Greaney, for example, says he lives frugally, but well, on $30,000 a year. "I'm not a member of a country club," he says. "I play at golf courses where the greens fees average about $20. And I've found that travel for a retiree is a lot cheaper than travel for working people. You have the flexibility to fly at off-peak hours and the time to drive to places you had to fly to when you were limited to two or three weeks of vacation."

Tap Your Retirement Accounts Sooner
You can take penalty-free withdrawals before you turn 59-1/2 from your Individual Retirement Accounts (including Roth IRAs) and IRA rollover accounts from a 401(k) or other pension. Section 72(t) of the Internal Revenue Code allows you to start withdrawing from your IRAs regardless of your employment status or age, as long as you "annuitize" your account, that is, take out equal withdrawals every year that are calculated using your life expectancy, says Ed Slott, a Rockville Centre, New York, IRA expert and publisher of the newsletter "Ed Slott's IRA Advisor."

You don't have to keep withdrawing these payments forever; they only have to last five years or until you reach 59-1/2, whichever is longer. And these withdrawals can tide you over until you start receiving Social Security benefits.

This isn't small change we're talking about, either. Pioneer Investments, a Boston mutual fund company, estimates that a 55-year-old man with a $250,000 rollover IRA, for example, could withdraw $29,722 a year.

Play Now, Work Later
The hardest stretches of time for many early retirees are the years before they turn 62, when Social Security kicks in, and before 65, when Medicare steps up to take care of healthcare costs. Until then, retirees need to have enough money to support themselves and pay for health insurance.

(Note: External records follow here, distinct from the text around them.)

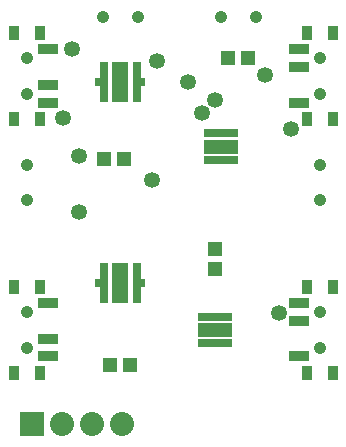
<source format=gts>
G75*
G70*
%OFA0B0*%
%FSLAX24Y24*%
%IPPOS*%
%LPD*%
%AMOC8*
5,1,8,0,0,1.08239X$1,22.5*
%
%ADD10R,0.0454X0.0493*%
%ADD11R,0.0493X0.0454*%
%ADD12R,0.0800X0.0800*%
%ADD13C,0.0800*%
%ADD14R,0.0651X0.0336*%
%ADD15R,0.0375X0.0454*%
%ADD16C,0.0414*%
%ADD17R,0.0572X0.1359*%
%ADD18R,0.0257X0.1359*%
%ADD19R,0.0217X0.0257*%
%ADD20R,0.1162X0.0454*%
%ADD21R,0.1162X0.0277*%
%ADD22C,0.0532*%
D10*
X003899Y003643D03*
X004569Y003643D03*
X004372Y010533D03*
X003702Y010533D03*
X007836Y013880D03*
X008506Y013880D03*
D11*
X007383Y007521D03*
X007383Y006852D03*
D12*
X001281Y001675D03*
D13*
X002281Y001675D03*
X003281Y001675D03*
X004281Y001675D03*
D14*
X001813Y003939D03*
X001813Y004529D03*
X001813Y005710D03*
X001813Y012403D03*
X001813Y012994D03*
X001813Y014175D03*
X010198Y014175D03*
X010198Y013584D03*
X010198Y012403D03*
X010198Y005710D03*
X010198Y005120D03*
X010198Y003939D03*
D15*
X010454Y003387D03*
X011320Y003387D03*
X011320Y006261D03*
X010454Y006261D03*
X010454Y011852D03*
X011320Y011852D03*
X011320Y014726D03*
X010454Y014726D03*
X001557Y014726D03*
X000691Y014726D03*
X000691Y011852D03*
X001557Y011852D03*
X001557Y006261D03*
X000691Y006261D03*
X000691Y003387D03*
X001557Y003387D03*
D16*
X001124Y004234D03*
X001124Y005415D03*
X001124Y009155D03*
X001124Y010336D03*
X001124Y012698D03*
X001124Y013880D03*
X003647Y015261D03*
X004828Y015261D03*
X007580Y015257D03*
X008761Y015257D03*
X010887Y013880D03*
X010887Y012698D03*
X010887Y010336D03*
X010887Y009155D03*
X010887Y005415D03*
X010887Y004234D03*
D17*
X004234Y006399D03*
X004234Y013092D03*
D18*
X004785Y013092D03*
X003683Y013092D03*
X003683Y006399D03*
X004785Y006399D03*
D19*
X004962Y006399D03*
X003506Y006399D03*
X003506Y013092D03*
X004962Y013092D03*
D20*
X007580Y010927D03*
X007383Y004824D03*
D21*
X007383Y004380D03*
X007383Y005269D03*
X007580Y010482D03*
X007580Y011372D03*
D22*
X006978Y012037D03*
X007383Y012502D03*
X006502Y013076D03*
X005470Y013789D03*
X002856Y010631D03*
X002324Y011872D03*
X002620Y014175D03*
X005293Y009809D03*
X002856Y008761D03*
X009057Y013305D03*
X009943Y011517D03*
X009533Y005395D03*
M02*

</source>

One strategy was made possible by Congress last year when it abolished the earnings test that limited how much money Social Security recipients between the ages of 65 and 70 could make without jeopardizing their benefits.

What's the new rule got to do with early retirement? Financial planner Rosenberg says some of his clients see it as an opportunity to "retire" at 55 or 60. They can use the time until they are 65 to do what they want, while drawing on their retirement savings to pay for health insurance and other expenses.

Then, at 65, they plan to start working again, collect full Social Security benefits, and rebuild their retirement savings. As Rosenberg observes, "I have a number of clients who have gone back to work part-time simply because they got bored." Maybe it isn't your father's retirement. But it's not 9 to 5, 50 weeks a year, either.